While this sentiment is always admirable, you may want to do your homework first to make sure that you are donating to an organization that is reputable and is likely to put your money to good and honest use.
‘Worst charities’ list hits the news
Kathy Latour, a blogger for Cure magazine, recently came across an article from the Tampa Bay Times that discussed the worst charities in the U.S. Appallingly, many of these organizations touted themselves as champions for cancer-related causes.

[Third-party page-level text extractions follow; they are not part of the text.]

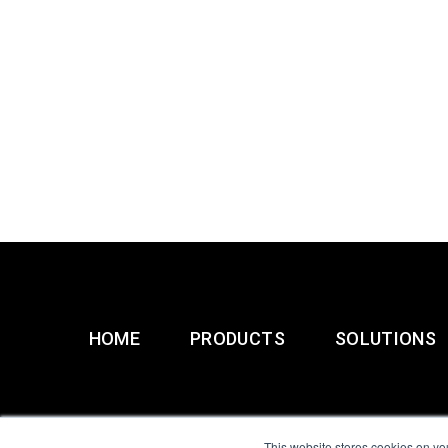
HOME
PRODUCTS
SOLUTIONS
This website stores cookies on yo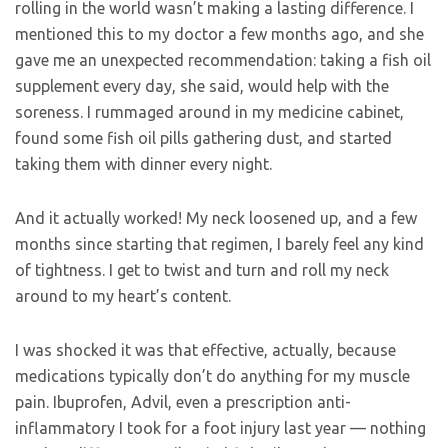
rolling in the world wasn’t making a lasting difference. I
mentioned this to my doctor a few months ago, and she
gave me an unexpected recommendation: taking a fish oil
supplement every day, she said, would help with the
soreness. I rummaged around in my medicine cabinet,
found some fish oil pills gathering dust, and started
taking them with dinner every night.
And it actually worked! My neck loosened up, and a few
months since starting that regimen, I barely feel any kind
of tightness. I get to twist and turn and roll my neck
around to my heart’s content.
I was shocked it was that effective, actually, because
medications typically don’t do anything for my muscle
pain. Ibuprofen, Advil, even a prescription anti-
inflammatory I took for a foot injury last year — nothing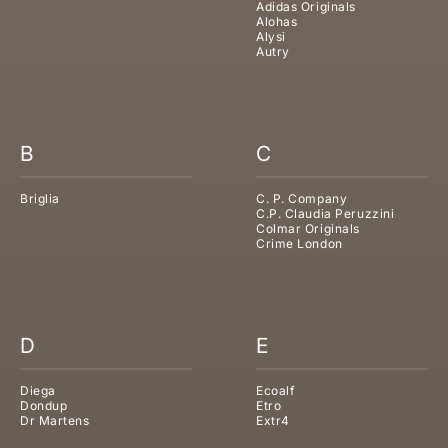
Adidas Originals
Alohas
Alysi
Autry
B
C
Briglia
C. P. Company
C.P. Claudia Peruzzini
Colmar Originals
Crime London
D
E
Diega
Ecoalf
Dondup
Etro
Dr Martens
Extr4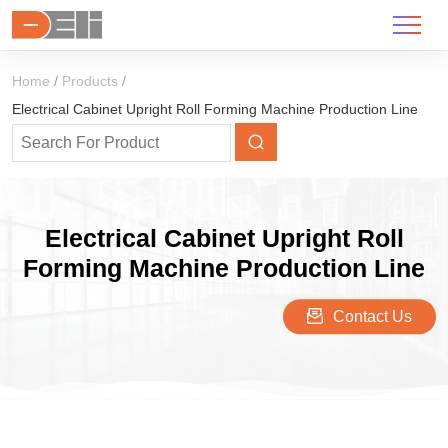
Home
Products
Electrical Cabinet Upright Roll Forming Machine Production Line
Electrical Cabinet Upright Roll
Forming Machine Production Line
Contact Us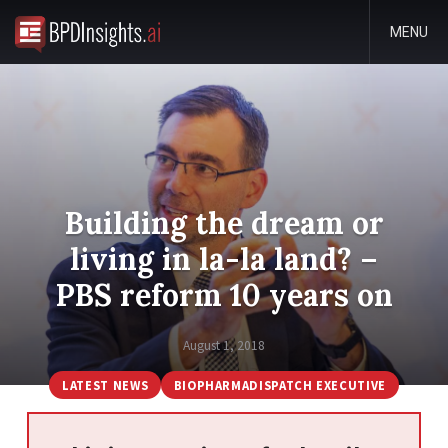
MENU
Building the dream or
living in la-la land? –
PBS reform 10 years on
August 1, 2018
LATEST NEWS
BIOPHARMADISPATCH EXECUTIVE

Why did these groups earn the dubious distinction as the worst charities? As it turns out, significant proportions of the donations they receive from good-hearted, hard-working citizens don’t actually fund the charitable work they promote. Instead, they go into the wallets of the administrators behind the organizations, who spend them on lavish cars and houses.
Here’s what Latour had to say on the matter:
“Nonprofits are awarded their status by the IRS based on having a board of directors and a mission. It’s not hard to do, which makes fraud easy. A legitimate nonprofit takes lots of hard work to raise money and to provide a mission. This doesn’t mean there is no paid staff. Nonprofits have to be run like a business, and because of fraud, the IRS now has a ruling that you can walk into any nonprofit and ask for their 990, which is documentation of what they have raised and what they declared to the IRS. Of course, those documents can also be falsified. So there are professional organizations who judge the legitimacy of nonprofits to help us know where to give money.”
Who should you donate to?
Latour then talked about a website that can help charitable people select the best recipients of their donations. Charity Navigator rates various organizations based on how they spend their donations. The website also provides a handy list with tips for consumers who wish to weed out unscrupulous and fraudulent charities.
Among the most important tips are avoiding groups that use middlemen to solicit donations, paying attention to organizations that have names similar to more reputable charities, confirming a group’s 501(c)(3) Status and obtaining copies of financial records.
Every year, more than 9,900 people in the U.S. die from asbestos-related diseases. That’s a relatively small number compared to other forms of cancer, but that doesn’t make the experience any less devastating for patients or their families. This is most definitely a worthy cause for charity.